If your site sits outside of these regions and industries, actively pursuing AI traffic could provide diminishing returns.
Our latest data shows that smaller sites capture more AI traffic as a percentage of their total traffic, which supports findings in our earlier AI traffic research.
Sites receiving under 10K visits can now expect 0.3% of their traffic to come from LLMs, vs. 0.1% for those exceeding 1 million visits.
Smaller sites also tend to attract more traffic from AI than they do from email, while the opposite is true of larger sites.
One possible explanation for this discrepancy is that smaller sites and brands are less familiar to the user, resulting in more research-geared clicks.
We analyzed the types of content and pages that pick up AI traffic, by analyzing keyword frequency in URLs that earn AI traffic.
To do this, we:
- Grouped URLs by domain
- Extracted unique words from URL paths
- Deduplicated extracted words
- Cleaned data (remove digits, common words, single letters, language TLDs)
- Aggregated word occurrences across domains
Aside from the obvious “blog” pages, ‘’best” (7.06%), “top” (5.5%), “vs” (4.88%) and general comparison content seems to earn the greatest proportion of AI traffic.

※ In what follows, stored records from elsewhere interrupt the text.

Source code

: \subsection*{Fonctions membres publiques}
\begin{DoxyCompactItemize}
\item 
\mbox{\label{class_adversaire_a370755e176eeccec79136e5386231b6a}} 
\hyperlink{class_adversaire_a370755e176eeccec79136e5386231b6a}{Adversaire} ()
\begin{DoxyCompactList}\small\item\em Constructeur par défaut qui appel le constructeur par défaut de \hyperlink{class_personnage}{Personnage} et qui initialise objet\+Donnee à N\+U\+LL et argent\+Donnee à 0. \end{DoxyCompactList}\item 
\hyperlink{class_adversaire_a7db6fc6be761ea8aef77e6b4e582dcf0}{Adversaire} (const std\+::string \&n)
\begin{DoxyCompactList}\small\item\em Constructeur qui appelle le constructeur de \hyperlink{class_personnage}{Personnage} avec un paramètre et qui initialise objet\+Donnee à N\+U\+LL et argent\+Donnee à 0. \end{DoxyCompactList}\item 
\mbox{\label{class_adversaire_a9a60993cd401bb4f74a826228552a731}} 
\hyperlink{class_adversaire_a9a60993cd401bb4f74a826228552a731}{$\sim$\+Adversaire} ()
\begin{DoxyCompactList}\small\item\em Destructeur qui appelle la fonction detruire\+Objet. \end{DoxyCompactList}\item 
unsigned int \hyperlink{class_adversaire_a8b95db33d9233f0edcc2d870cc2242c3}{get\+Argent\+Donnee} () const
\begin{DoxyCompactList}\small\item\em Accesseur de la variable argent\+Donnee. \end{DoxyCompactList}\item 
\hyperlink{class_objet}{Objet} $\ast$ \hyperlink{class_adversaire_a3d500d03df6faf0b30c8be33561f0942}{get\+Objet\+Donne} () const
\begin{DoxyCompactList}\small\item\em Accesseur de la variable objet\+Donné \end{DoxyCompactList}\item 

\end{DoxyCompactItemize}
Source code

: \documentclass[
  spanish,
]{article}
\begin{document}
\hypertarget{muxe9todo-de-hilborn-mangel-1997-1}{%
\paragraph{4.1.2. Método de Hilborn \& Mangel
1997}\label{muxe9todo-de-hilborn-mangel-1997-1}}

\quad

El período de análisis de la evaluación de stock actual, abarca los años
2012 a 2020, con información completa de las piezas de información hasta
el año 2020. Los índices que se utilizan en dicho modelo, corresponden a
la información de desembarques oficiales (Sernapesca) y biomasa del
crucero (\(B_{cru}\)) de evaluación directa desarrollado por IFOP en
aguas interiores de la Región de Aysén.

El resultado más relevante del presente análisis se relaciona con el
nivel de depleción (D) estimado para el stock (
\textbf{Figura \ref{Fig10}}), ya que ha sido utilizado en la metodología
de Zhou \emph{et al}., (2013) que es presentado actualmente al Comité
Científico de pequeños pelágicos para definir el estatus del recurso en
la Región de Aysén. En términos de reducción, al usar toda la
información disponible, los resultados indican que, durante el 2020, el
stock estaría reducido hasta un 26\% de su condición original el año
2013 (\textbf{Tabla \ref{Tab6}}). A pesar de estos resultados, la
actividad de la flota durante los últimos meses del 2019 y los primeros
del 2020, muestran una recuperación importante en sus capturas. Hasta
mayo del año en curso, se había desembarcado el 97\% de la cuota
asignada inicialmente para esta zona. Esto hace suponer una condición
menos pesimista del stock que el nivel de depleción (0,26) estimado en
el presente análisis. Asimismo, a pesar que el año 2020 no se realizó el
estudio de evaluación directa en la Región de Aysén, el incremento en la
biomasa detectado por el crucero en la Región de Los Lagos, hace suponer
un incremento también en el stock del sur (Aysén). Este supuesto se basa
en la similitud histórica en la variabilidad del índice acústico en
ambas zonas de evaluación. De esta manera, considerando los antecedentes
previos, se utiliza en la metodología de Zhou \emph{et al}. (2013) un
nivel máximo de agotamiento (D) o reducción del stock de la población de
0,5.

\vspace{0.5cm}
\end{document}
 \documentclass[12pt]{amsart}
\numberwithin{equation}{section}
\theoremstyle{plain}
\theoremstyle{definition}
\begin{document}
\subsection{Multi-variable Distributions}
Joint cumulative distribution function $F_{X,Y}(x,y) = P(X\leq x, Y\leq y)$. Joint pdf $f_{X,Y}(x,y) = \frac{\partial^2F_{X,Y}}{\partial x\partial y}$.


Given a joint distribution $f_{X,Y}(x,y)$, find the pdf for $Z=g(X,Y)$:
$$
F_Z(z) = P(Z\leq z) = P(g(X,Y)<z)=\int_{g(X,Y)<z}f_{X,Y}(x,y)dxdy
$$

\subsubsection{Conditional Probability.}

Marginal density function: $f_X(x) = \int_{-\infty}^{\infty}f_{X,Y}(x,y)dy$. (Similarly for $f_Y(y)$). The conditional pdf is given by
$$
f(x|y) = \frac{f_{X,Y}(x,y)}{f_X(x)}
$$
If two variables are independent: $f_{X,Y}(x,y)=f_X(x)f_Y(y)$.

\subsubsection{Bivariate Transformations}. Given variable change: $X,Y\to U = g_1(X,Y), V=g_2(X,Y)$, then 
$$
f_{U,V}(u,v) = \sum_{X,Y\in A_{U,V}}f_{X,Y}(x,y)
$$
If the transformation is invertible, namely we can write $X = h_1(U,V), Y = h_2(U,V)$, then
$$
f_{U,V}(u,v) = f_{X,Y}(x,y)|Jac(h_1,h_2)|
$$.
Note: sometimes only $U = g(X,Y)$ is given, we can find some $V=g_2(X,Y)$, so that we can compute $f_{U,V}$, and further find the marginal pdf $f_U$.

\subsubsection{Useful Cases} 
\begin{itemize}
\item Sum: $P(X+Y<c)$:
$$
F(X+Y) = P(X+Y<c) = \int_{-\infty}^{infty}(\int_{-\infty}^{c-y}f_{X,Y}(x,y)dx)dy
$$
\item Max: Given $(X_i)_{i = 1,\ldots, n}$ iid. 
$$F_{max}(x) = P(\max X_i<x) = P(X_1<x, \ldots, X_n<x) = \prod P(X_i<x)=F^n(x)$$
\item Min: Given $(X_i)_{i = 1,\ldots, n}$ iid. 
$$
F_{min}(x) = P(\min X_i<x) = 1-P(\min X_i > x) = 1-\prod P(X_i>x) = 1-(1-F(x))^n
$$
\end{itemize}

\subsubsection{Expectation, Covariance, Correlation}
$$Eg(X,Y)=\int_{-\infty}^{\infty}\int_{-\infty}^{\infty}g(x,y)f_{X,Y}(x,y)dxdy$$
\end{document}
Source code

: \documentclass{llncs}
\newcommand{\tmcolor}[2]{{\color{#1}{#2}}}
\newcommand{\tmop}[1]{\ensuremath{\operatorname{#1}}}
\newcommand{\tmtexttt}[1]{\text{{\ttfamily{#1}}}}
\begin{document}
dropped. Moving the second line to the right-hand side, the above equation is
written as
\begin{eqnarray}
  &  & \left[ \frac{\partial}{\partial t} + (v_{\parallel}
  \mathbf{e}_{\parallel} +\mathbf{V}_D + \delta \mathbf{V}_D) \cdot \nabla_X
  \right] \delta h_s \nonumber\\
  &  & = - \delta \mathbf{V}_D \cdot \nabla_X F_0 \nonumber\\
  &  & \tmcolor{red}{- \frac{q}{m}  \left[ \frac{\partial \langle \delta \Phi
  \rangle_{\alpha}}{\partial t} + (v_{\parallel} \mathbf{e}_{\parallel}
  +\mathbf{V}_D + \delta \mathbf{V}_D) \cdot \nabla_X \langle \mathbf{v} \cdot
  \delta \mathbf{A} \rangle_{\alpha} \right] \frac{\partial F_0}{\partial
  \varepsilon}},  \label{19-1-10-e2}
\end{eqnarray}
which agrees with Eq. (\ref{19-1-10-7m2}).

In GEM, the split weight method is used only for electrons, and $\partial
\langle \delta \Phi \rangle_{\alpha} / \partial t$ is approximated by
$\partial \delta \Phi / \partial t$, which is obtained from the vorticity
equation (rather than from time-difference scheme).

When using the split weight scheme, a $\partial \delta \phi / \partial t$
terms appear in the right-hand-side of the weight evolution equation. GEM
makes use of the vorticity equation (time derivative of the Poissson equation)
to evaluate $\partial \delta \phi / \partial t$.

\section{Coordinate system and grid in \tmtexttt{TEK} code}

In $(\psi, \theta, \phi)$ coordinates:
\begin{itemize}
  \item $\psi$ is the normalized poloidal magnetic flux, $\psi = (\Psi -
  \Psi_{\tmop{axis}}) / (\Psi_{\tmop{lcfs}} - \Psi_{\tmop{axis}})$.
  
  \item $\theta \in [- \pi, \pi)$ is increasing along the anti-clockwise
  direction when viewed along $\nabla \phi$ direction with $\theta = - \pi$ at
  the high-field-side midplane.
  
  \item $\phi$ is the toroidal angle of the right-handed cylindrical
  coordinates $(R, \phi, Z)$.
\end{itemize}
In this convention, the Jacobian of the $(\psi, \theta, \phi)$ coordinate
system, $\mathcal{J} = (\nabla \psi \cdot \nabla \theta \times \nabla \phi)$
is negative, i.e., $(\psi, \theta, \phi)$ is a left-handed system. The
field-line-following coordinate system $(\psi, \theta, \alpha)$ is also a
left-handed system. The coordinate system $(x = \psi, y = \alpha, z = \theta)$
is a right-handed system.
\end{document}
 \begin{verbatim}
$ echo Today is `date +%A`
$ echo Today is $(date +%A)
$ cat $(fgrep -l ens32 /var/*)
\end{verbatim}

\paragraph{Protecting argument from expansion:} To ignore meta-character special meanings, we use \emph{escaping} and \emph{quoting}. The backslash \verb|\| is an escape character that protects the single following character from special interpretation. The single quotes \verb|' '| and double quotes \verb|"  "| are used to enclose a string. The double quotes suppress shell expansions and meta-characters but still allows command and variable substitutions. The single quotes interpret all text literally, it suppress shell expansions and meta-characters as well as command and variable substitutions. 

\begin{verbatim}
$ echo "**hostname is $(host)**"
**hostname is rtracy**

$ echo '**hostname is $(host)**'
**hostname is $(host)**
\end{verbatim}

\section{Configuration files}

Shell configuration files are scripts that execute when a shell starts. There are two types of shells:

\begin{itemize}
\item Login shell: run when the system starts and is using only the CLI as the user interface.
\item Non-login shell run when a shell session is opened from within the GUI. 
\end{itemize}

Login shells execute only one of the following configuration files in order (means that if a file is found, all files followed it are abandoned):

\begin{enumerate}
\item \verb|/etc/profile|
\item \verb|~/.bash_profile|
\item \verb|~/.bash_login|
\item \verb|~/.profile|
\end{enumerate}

Guides (6.35%) and instructional content also increase traffic from AI chatbots.
And people tend to click-through more when researching products, brands, and services, as evidenced by the presence of the ngrams “contact” (6.8%), “products” (6.43%), “product” (4.71%), and “services” (4.53%).
Attributable AI traffic is just the tip of the iceberg when it comes to the value of AI.
In our last piece of research, we noticed that AI traffic is being underrepresented due to reporting as “direct” traffic in analytics tools.
But, even without tracking anomalies, AI traffic would be modest, because users are able to do more of their research without clicking.
The reality is AI drives significant brand awareness, creates more informed audiences, and delivers more qualified leads—it’s not just about traffic.
Wrapping up
AI is the shiny new thing. Everyone wants to get involved. But AI traffic is still minimal compared to more established channels—you risk over-investing if you get carried away by the hype.
Like social media keeps you on-platform sharing interesting content, AI keeps you on-platform having interesting conversations—sending out external traffic is not the goal.
For that reason, AI will never be one of the top referrers in your site analytics.
Its main benefits are increased brand awareness and positive brand sentiment, through on-platform mentions.
Trackable AI traffic and conversions are a happy byproduct—treat them as your secondary KPIs.
Before you commit to building your AI traffic, ask yourself: are my audience actually using AI to find my business?
Make a judgement call based on regional and vertical AI traffic usage, and your own customer data.
Once you’re confident your audience is there, track AI broadly and regularly.
Track brand mentions in AI
Use a tool like Ahrefs Brand Radar to monitor the growth of your brand mentions, and track brand sentiment in AI.
Track AI traffic
Set up AI traffic reports to track chatbot referral trends…
…and optimize pages that are earning actual visits.
Track AI conversions
Improve your conversion tracking to better attribute any AI-assisted conversions.
AI traffic is modest, and while it’s not something to ignore, you need to be smart about how you approach it.